Symplectic model reduction of Hamiltonian systems using data-driven quadratic manifolds

TL;DR

This paper introduces two data-driven quadratic manifold methods for symplectic model reduction of Hamiltonian systems, improving accuracy and efficiency over traditional linear approaches, especially for wave-type problems.

Contribution

The paper develops two novel quadratic manifold-based symplectic reduction methods that better capture low-dimensional structures and outperform linear models in accuracy and extrapolation.

Findings

More accurate predictions than linear models.

Effective in extrapolating beyond training data.

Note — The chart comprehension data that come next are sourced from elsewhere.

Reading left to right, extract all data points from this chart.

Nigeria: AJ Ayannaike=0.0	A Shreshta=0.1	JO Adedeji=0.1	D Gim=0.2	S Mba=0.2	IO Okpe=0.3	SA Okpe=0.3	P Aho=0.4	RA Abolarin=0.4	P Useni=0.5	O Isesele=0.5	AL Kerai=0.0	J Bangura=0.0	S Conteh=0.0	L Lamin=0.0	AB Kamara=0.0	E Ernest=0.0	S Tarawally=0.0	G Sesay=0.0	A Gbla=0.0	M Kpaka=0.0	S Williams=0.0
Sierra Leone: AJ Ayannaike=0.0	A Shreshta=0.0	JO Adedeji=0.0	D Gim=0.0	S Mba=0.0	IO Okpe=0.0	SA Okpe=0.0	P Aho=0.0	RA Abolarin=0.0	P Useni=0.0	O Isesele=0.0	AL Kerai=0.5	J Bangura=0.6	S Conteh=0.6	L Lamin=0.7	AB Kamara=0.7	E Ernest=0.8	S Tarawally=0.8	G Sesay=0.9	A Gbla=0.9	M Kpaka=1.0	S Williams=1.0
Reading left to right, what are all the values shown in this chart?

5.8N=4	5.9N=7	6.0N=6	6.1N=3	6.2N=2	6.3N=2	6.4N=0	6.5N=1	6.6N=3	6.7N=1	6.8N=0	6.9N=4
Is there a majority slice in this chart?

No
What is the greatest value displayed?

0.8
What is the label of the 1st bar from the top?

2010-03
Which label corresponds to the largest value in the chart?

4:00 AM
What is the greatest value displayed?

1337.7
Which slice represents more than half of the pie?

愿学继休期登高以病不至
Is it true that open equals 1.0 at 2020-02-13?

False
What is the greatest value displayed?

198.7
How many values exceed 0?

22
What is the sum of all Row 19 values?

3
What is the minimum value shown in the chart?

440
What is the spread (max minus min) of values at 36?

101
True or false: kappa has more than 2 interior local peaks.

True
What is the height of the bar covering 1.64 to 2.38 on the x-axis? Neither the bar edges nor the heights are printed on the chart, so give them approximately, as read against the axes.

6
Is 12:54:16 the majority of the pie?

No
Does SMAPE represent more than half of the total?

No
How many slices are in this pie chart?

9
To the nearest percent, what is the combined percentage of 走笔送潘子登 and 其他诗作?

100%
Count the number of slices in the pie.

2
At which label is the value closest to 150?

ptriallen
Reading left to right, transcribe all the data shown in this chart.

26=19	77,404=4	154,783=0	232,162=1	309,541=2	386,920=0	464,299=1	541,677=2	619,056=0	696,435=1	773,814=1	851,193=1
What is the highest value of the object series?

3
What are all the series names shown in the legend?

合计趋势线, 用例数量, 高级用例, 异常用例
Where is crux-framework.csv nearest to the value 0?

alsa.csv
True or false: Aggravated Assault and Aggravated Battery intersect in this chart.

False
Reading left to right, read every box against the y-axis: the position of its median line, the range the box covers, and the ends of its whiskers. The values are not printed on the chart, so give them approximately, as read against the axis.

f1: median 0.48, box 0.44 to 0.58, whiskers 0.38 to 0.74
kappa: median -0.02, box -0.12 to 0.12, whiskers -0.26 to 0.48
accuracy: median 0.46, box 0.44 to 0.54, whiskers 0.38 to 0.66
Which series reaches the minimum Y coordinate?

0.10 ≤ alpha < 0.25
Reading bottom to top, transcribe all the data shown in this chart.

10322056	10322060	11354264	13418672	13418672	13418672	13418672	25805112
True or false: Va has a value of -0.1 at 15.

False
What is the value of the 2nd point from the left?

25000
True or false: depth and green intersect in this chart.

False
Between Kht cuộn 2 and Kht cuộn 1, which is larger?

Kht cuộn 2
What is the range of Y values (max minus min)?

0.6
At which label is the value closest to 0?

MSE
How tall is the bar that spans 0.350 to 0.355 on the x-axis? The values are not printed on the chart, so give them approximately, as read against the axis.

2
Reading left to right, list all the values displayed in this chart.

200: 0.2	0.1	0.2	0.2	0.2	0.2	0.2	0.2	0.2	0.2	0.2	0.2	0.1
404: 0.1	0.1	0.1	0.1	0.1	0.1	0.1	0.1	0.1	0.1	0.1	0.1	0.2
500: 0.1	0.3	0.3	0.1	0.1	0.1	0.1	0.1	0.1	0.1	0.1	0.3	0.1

Better representation of intrinsic low-dimensionality.

Abstract

This work presents two novel approaches for the symplectic model reduction of high-dimensional Hamiltonian systems using data-driven quadratic manifolds. Classical symplectic model reduction approaches employ linear symplectic subspaces for representing the high-dimensional system states in a reduced-dimensional coordinate system. While these approximations respect the symplectic nature of Hamiltonian systems, linear basis approximations can suffer from slowly decaying Kolmogorov $N$-width, especially in wave-type problems, which then requires a large basis size. We propose two different model reduction methods based on recently developed quadratic manifolds, each presenting its own advantages and limitations. The addition of quadratic terms to the state approximation, which sits at the heart of the proposed methodologies, enables us to better represent intrinsic low-dimensionality in the problem at hand. Both approaches are effective for issuing predictions in settings well outside the range of their training data while providing more accurate solutions than the linear symplectic reduced-order models.